9 réponses à “S’il vous plaît, ne venez pas aux urgences parce que vous êtes tombés à vélo (en vous entraînant)!

  1. Merci beaucoup !
    J’apprécie votre blog encore plus durant cette période
    Vos conseils sont plein de bon-sens mais les répéter n’est pas inutile
    Bonne journée Docteur
    Sylvie

  2. Je condivise vos pensées et je respecte tous ceux qui bossent pour nous permettre un confinement en tout confort et sécurité même si on est effectivement en guerre.
    Mais je ne comprends pas comment on peut pas ne mettre la fumée dans l liste des activités dangereuses en ce moment, surtout si on regarde un peu les chiffres des dégâts causés par celle-ci (soit active que passive). Je suis persuadé que, même en cette période, chaque jour quelqu’un est hospitalisé à cause de ça mais personne ne parle… Si en plus
    Ceux qui fument sont entre les catégories à haut risque alors là je ne comprends plus rien…

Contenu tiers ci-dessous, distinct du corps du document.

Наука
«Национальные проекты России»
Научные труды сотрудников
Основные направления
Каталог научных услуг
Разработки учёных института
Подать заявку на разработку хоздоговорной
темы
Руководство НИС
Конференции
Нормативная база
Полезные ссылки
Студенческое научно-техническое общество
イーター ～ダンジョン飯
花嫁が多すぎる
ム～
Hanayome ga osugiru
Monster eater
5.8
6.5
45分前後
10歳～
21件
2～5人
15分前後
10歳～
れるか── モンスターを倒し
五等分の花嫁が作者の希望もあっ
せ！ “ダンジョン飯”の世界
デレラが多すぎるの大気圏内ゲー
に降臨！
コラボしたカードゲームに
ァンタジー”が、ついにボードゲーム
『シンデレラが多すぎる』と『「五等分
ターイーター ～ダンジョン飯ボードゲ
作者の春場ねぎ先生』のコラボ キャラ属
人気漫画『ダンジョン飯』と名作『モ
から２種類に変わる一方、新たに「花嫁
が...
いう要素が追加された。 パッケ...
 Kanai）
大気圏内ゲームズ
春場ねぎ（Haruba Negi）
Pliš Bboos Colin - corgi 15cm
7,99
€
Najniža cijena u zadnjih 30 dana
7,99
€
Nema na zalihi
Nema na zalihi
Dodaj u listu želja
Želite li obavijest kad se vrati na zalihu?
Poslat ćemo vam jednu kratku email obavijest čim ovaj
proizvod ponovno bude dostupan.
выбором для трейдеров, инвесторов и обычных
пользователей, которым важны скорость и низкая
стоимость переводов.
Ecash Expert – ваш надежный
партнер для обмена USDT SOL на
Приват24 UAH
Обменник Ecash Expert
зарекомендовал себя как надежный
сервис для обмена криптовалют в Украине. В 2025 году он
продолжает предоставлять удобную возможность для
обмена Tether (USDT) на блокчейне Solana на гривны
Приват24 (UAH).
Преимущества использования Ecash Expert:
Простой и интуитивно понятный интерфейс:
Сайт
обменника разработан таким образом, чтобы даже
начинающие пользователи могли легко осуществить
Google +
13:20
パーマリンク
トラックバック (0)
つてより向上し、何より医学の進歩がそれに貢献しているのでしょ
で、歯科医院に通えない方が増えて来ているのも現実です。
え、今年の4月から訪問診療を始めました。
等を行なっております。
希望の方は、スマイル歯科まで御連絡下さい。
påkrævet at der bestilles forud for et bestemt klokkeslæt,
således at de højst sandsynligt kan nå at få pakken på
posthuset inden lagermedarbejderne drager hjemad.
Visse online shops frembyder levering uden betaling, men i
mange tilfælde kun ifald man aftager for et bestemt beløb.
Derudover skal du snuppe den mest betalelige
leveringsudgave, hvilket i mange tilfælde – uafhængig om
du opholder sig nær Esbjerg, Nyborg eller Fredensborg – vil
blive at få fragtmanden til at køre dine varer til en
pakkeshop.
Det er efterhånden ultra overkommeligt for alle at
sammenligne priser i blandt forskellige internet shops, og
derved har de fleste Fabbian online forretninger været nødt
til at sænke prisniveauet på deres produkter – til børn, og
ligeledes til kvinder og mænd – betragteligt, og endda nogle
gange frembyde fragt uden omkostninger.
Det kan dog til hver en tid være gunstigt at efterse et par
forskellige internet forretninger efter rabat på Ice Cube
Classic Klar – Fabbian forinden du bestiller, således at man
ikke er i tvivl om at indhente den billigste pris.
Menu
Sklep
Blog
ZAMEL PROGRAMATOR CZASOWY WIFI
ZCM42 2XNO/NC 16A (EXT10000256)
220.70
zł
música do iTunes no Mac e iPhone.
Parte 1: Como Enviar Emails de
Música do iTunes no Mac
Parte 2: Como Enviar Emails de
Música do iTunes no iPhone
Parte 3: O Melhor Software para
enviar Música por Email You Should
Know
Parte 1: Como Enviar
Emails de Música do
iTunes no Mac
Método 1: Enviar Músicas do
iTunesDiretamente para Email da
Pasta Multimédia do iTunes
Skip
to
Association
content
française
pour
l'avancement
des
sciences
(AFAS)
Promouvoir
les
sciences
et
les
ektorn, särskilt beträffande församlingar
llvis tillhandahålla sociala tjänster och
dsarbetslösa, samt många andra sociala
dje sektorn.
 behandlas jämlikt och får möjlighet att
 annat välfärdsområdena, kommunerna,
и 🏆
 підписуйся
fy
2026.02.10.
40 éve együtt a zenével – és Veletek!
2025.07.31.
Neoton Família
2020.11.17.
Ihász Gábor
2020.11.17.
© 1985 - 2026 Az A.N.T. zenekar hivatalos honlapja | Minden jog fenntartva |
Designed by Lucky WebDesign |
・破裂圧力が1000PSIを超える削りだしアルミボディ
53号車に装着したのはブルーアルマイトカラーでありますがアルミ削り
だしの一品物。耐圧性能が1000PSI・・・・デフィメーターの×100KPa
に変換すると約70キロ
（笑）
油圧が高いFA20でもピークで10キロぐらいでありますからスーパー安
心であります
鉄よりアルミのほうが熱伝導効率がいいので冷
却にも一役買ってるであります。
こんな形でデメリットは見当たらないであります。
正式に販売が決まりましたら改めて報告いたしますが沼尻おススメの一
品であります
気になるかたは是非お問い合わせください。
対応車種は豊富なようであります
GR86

    1. Bonsoir, merci pour votre message et votre lecture attentive. Je partage votre avis sur l’importance de lutter contre le tabagisme et de conseiller avec insistance aux fumeurs de “profiter” de cette période d’alerte et de risque pour stopper le tabagisme. Je crois que les messages sont assez relayés dans les médias, et je laisse mes collègues dont c’est le domaine porter ces messages. Sportivement.

      1. Bonsoir,
        Je comprends les raisons qui vous amènent à déconseiller les sorties en vélo bien que personnellement, je pense que c’est aussi à chacun de faire attention à ce qu’il fait: que ce soit en cuisinant avec un couteau aiguisé, en traversant la route au feu rouge, en consultant son smartphone en se promenant… bref, si on suit votre raisonnement, on refuse tous les accidentés (têt en l’air et autres) qui débarquent aux urgences, hors ce n’est bien heureusement pas le cas.
        Je trouve le titre de votre article disproportionné (et limite incitateur).
        Je pense qu’il est du devoir de chacun (des fumeurs, des personnes âgées (et des autres groupes à risques) qui s’entassent sur des terrasses ou qui ont des comportements à risque) de réfléchir à ce qu’il fait sans que les autres portent un jugement disproportionné.
        Bonne soirée.

  3. C’est pas le moment de fumer non plus, ni de boire, ni de manger de la merde, ni de polluer en roulant en voiture et en prenant l’avion. Ni de le faire pendant ces 20 dernières années et d’être à risque à cause de cela. Donc oui faire attention en roulant, mais est ce que les autres en font autant? Est ce qu’on est obligé de se sentir coupable en tant que cycliste alors que toutes ces autres activités font 10’0000x plus de morts et engendre beaucoup plus de risque par rapport au coronavirus ?

    1. Non, pas coupable. Responsable, comme vous le faites d’habitude. Il ne s’agit pas des autres, mais de ce que chacun est prêt à faire pour tous. Merci pour votre lecture.

  4. Cher Docteur
    L’appel au bon sens et être raisonnable dans les activités physiques pendant cette période est important.
    On peut faire plein d’exercices à la maison pour garder sa forme et on n’a même pas besoin un arsenal d’engins.
    De Plus – on en parle très rarement – une alimentation équilibrée aide également à garder la forme et surtout de maintenir en forme le système immunitaire.
    C’est la nature qui guérit les malades selon Hippocrate.
    A la santé de tout le monde
    Paul

  5. Merci pour cet article.
    Je suis soignant et triathlète. Et je partage totalement votre avis.